### RECORDS FOR THIS TASK
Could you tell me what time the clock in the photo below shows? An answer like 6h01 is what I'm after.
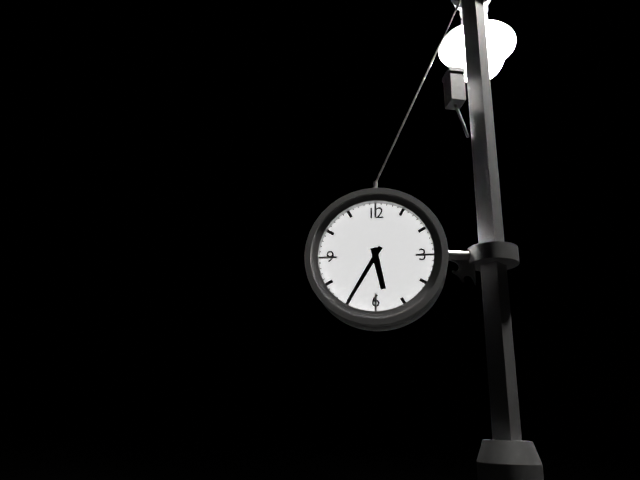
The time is 5h35
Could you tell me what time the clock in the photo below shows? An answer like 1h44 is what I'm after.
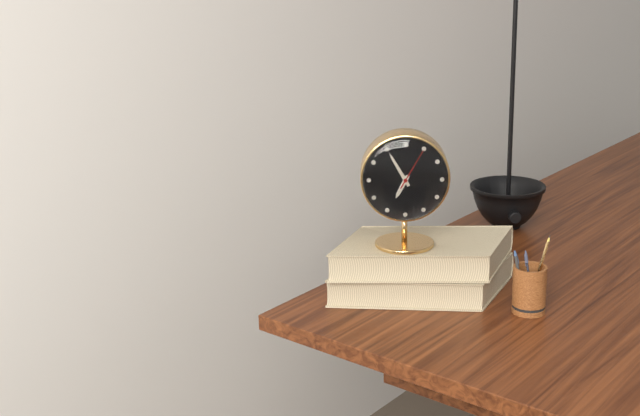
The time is 6h55
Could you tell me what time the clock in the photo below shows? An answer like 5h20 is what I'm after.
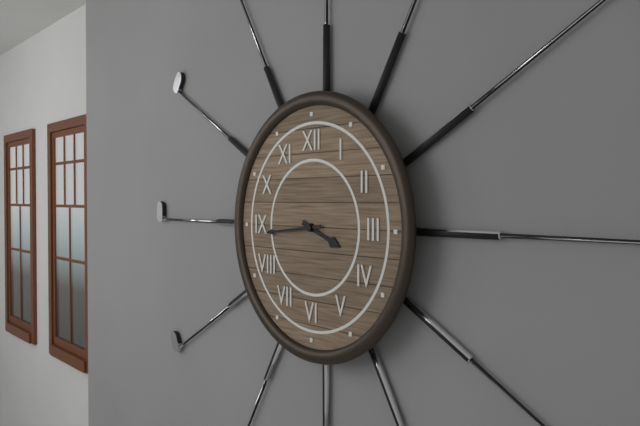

### THE TASK
Starting at the line containing "1h44 is what I'm after." and running through the end of the items, give those lines as a numbered list, omitting blank lines and leaving out the pictures.

### TASK RESPONSE
1. Could you tell me what time the clock in the photo below shows? An answer like 1h44 is what I'm after.
2. The time is 6h55
3. Could you tell me what time the clock in the photo below shows? An answer like 5h20 is what I'm after.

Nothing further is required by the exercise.